What makes this fundamentally different from the status quo isn't just speed. It's that the extraction doesn't depend on the document's format. A screenshot from Cerner's patient portal looks different from a screenshot from Epic's MyChart. A PDF lab report from Quest uses a different layout than a PDF from LabCorp. But the AI doesn't care — it reads for meaning, not position. That's the difference between a tool that works for one well-defined pipeline and a tool that works for the fragmented reality most practices actually inhabit.

For practices already exploring AI for clinical documentation — whether ambient scribes for visit notes or automated coding for billing — adding lab data extraction to the automation stack eliminates the most repetitive remaining manual task in the clinical workflow. It's not replacing clinical judgment. It's replacing the 10 minutes of keyboarding between the moment the result arrives and the moment a provider can look at it and decide what to do.

FAQ

Can AI extraction handle handwritten lab annotations?

Yes — within limits. The AI can recognize handwritten values, notes, and checkmarks on lab reports such as a pathologist's handwritten addendum or a physician's circled abnormal value. However, extremely cursive or illegible handwriting will have lower accuracy than printed text. The extraction confidence is highest for printed lab values — the handwritten elements should be spot-checked during the review step.

Does this replace the need for an HL7 lab interface?
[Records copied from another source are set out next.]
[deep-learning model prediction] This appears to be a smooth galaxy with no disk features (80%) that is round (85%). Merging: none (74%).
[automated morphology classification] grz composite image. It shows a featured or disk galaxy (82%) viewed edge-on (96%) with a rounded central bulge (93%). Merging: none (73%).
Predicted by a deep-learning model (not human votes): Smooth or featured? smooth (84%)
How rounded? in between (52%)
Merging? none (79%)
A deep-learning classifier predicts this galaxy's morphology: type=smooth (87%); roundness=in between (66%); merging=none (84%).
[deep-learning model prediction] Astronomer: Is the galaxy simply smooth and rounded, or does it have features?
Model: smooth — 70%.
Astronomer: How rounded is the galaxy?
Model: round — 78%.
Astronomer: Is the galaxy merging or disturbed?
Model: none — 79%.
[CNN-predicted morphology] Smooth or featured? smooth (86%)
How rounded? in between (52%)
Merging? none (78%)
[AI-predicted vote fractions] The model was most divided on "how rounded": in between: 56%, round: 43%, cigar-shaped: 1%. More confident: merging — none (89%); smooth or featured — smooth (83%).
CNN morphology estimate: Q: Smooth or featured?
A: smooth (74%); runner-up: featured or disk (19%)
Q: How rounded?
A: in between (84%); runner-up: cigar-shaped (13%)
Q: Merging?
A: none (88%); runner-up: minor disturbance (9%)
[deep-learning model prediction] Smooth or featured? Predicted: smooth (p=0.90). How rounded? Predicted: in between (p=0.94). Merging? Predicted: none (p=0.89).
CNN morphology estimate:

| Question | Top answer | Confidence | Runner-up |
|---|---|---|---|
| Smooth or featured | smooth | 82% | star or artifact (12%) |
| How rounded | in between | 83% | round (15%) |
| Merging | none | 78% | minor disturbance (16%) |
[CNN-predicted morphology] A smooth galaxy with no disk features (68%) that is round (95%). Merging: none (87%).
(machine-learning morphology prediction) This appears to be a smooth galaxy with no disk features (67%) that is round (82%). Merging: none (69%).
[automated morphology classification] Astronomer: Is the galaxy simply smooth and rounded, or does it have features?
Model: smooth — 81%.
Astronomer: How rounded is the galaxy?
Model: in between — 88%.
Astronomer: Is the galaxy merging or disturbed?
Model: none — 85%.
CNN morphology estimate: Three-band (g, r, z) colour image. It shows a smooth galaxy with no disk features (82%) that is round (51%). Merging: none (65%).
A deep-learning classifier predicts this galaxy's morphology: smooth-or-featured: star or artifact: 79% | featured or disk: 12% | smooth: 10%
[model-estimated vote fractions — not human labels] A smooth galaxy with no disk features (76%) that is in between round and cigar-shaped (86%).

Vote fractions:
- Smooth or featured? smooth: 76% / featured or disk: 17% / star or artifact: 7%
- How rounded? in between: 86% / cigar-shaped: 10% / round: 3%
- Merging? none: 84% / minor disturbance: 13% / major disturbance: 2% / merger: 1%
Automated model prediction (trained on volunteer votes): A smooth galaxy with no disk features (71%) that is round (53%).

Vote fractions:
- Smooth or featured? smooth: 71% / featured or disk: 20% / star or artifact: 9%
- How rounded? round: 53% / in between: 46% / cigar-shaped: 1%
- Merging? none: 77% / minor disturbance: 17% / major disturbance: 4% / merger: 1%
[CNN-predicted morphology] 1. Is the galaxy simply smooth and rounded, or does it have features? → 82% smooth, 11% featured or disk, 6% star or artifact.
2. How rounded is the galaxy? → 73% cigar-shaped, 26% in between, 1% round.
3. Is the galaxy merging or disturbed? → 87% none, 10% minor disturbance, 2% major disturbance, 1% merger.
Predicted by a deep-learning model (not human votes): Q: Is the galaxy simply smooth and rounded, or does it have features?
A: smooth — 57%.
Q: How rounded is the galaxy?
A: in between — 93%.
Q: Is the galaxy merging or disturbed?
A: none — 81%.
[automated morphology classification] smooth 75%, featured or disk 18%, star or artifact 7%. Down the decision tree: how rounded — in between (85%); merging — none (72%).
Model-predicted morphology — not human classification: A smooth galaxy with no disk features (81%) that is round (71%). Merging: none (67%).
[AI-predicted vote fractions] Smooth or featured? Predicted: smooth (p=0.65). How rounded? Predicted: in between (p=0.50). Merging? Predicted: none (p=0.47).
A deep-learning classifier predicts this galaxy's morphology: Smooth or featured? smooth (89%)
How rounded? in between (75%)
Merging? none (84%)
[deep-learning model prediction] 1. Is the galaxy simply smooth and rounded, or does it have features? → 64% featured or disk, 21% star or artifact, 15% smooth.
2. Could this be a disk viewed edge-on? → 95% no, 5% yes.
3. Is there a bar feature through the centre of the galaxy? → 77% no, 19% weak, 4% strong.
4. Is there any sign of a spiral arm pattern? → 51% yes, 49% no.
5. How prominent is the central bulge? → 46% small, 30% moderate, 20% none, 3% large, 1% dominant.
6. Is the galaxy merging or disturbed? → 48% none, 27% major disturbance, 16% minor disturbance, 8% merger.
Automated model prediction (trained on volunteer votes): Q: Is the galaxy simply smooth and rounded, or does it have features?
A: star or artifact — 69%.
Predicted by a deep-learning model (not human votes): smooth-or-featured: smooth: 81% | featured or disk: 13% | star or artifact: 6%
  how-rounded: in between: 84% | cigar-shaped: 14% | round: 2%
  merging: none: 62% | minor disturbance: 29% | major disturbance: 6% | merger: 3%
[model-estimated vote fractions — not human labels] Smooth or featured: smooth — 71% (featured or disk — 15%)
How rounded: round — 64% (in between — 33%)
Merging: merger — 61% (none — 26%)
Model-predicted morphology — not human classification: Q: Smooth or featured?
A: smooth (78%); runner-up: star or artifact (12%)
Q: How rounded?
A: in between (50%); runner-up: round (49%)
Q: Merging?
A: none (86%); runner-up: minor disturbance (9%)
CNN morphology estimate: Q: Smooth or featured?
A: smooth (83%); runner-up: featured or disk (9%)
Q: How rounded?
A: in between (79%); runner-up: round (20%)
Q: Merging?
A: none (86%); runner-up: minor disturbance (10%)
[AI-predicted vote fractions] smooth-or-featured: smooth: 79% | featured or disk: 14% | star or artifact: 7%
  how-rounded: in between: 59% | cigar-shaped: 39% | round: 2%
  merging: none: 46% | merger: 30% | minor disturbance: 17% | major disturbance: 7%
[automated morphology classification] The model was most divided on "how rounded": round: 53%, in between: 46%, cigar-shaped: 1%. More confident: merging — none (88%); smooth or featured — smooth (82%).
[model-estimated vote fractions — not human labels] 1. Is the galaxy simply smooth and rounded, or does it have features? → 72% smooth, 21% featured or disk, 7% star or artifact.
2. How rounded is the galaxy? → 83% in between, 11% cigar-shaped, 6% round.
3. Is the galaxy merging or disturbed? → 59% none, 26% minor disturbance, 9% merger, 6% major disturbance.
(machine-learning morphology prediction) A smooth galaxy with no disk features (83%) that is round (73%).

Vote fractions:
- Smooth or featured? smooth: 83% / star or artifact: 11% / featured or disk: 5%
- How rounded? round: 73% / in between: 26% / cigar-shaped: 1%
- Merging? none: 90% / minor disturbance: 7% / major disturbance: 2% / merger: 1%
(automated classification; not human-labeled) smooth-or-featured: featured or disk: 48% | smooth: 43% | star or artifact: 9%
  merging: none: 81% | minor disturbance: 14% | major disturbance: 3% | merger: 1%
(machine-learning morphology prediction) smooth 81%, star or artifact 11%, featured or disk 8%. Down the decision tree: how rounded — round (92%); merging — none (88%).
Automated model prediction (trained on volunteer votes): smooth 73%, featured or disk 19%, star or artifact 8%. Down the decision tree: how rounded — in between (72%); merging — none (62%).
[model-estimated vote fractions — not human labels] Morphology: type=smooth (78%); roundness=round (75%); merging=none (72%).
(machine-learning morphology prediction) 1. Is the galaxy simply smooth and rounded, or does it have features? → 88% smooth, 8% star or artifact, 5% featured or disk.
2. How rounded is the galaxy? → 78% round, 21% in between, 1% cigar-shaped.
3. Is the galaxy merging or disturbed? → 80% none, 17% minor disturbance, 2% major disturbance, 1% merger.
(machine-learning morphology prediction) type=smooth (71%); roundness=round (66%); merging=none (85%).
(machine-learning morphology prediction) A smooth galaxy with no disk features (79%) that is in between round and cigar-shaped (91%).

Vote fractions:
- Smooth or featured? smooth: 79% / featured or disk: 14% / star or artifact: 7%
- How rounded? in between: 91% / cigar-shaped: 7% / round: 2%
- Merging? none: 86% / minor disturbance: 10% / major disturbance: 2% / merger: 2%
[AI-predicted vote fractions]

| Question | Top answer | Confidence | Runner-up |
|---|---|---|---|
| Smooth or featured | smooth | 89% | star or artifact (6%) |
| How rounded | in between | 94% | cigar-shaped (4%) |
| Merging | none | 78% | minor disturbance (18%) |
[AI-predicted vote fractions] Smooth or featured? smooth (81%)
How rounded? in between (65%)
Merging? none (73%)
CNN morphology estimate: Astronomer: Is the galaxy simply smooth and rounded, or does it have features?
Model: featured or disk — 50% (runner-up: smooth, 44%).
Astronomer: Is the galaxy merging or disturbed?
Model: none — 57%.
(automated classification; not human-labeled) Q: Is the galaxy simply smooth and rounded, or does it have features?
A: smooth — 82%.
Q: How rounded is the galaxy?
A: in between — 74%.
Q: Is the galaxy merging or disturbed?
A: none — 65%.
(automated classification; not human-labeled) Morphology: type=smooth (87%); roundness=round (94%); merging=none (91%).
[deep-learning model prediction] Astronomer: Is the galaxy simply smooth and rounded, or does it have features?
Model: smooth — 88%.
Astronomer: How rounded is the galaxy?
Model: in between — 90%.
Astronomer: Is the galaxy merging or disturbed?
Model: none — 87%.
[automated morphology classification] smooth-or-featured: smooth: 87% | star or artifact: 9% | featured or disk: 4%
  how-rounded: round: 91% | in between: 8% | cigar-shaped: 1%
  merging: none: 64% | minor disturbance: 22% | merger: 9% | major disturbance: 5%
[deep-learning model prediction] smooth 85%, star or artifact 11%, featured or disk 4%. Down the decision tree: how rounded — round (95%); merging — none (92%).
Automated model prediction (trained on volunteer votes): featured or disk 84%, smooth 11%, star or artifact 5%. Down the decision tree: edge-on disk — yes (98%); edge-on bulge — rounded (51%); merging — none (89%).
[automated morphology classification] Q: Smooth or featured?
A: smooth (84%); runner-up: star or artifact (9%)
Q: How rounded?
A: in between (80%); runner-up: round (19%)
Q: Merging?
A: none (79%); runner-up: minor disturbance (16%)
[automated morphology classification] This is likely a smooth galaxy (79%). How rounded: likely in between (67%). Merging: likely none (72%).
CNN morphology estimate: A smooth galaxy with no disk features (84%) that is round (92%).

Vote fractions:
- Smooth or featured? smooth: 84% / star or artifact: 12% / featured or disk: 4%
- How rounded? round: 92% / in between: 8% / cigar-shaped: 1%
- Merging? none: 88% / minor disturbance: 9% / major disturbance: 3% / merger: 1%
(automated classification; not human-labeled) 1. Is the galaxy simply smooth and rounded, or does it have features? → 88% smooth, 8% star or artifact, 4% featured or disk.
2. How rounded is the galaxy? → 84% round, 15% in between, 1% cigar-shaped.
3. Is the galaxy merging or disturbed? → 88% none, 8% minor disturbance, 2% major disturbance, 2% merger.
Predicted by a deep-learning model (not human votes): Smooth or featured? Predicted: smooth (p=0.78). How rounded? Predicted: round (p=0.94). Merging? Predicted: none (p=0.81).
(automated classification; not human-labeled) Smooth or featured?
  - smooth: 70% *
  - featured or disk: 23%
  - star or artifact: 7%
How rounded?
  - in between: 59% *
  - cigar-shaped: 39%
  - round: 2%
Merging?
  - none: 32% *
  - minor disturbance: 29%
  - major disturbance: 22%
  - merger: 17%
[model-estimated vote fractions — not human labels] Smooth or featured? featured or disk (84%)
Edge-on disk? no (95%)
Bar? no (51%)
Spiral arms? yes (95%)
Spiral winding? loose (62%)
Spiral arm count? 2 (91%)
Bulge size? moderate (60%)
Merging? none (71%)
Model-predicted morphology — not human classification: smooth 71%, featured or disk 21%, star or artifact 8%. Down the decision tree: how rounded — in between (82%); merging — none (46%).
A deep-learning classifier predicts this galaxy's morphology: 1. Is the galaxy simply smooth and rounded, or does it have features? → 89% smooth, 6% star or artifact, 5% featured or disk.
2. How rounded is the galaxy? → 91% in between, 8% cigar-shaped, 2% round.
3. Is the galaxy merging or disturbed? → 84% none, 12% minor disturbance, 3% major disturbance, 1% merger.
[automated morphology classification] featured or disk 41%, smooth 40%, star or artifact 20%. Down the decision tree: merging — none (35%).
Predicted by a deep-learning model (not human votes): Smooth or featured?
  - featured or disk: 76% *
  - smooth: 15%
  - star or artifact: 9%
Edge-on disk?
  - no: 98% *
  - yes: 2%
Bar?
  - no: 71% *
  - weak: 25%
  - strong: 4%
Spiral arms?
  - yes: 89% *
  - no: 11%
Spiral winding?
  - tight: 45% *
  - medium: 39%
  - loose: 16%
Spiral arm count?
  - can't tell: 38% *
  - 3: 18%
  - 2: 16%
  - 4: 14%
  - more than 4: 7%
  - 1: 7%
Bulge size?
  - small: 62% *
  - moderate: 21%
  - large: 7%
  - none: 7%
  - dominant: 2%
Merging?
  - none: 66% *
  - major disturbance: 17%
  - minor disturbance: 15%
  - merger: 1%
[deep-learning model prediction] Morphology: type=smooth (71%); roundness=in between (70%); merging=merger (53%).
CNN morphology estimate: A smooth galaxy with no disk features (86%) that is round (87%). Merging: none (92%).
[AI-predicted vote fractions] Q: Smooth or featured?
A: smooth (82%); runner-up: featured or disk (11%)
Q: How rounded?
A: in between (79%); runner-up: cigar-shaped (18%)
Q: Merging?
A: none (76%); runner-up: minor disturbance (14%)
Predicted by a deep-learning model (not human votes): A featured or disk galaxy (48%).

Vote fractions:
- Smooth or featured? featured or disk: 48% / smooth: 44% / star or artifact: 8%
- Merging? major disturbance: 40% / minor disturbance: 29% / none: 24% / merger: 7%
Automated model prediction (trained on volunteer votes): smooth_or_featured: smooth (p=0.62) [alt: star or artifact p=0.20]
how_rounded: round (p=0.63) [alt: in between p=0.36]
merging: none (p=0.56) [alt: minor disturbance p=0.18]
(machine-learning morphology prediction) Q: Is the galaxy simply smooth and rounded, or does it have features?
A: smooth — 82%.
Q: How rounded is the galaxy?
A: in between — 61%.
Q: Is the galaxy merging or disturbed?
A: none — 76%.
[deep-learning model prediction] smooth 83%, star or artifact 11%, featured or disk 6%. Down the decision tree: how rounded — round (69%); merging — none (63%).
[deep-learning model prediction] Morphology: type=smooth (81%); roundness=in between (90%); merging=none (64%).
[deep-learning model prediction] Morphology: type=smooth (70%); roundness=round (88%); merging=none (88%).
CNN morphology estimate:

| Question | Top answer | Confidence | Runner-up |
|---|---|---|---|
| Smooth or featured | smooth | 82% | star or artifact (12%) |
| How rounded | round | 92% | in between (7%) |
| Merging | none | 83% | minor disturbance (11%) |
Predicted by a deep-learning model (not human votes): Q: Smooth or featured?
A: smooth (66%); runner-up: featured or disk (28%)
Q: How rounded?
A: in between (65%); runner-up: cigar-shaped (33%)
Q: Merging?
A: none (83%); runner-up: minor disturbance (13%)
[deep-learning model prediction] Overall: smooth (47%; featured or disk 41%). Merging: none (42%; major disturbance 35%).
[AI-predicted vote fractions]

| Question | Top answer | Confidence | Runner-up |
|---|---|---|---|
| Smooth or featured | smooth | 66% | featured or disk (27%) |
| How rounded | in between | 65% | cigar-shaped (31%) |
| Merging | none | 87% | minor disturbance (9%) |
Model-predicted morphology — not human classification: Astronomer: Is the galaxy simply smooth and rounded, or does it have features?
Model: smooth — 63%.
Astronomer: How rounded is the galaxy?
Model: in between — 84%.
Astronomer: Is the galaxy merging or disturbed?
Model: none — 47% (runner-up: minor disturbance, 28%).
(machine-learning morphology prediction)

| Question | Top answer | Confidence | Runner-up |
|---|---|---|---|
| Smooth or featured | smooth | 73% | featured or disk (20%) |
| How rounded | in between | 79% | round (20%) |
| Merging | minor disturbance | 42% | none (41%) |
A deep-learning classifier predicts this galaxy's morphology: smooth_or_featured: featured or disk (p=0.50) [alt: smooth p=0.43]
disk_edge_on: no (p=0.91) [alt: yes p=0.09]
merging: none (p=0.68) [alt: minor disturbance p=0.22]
No. A properly configured HL7 interface that delivers structured lab data directly into your EHR's discrete fields is the gold standard and should remain the goal for high-volume reference labs. AI screenshot extraction fills the gap for labs and reports that can't or won't be integrated — the faxes, the portal screenshots, the PDFs from referring physicians. Think of it as the bridge between "we should build an interface" and "we have patients to see today."

What happens if a lab report is in a language other than English?

The AI can extract numeric lab values from reports in any language — a sodium of 138 mmol/L is the same number regardless of whether the report header says "Sodium" or "Natrium." Test names, units, and reference ranges in other languages are also extracted. For multilingual practices or practices near national borders that receive lab results from both US and international facilities, this avoids the need to translate before extracting.

How accurate is the extraction for abnormal flags and reference ranges?

The AI captures abnormal flags ("H," "L," asterisks, bold text, color coding) and reference ranges as part of the extraction. A verification step — reviewing the extracted spreadsheet against the original report — is recommended for clinical use. The review takes 30 to 60 seconds per report versus 5 to 10 minutes for full manual entry, preserving the time savings while adding a clinical safety check.

Can I use this for STAT lab results?

STAT results should be acted on immediately through whatever channel they arrive in — usually a phone call from the lab or a push notification in the EHR. AI extraction adds 5 to 10 seconds of processing time, which is fast enough for routine and urgent results but should not be the sole mechanism for receiving critical values that require immediate clinical action. Use it to get the data into structured form after the clinical decision has been made.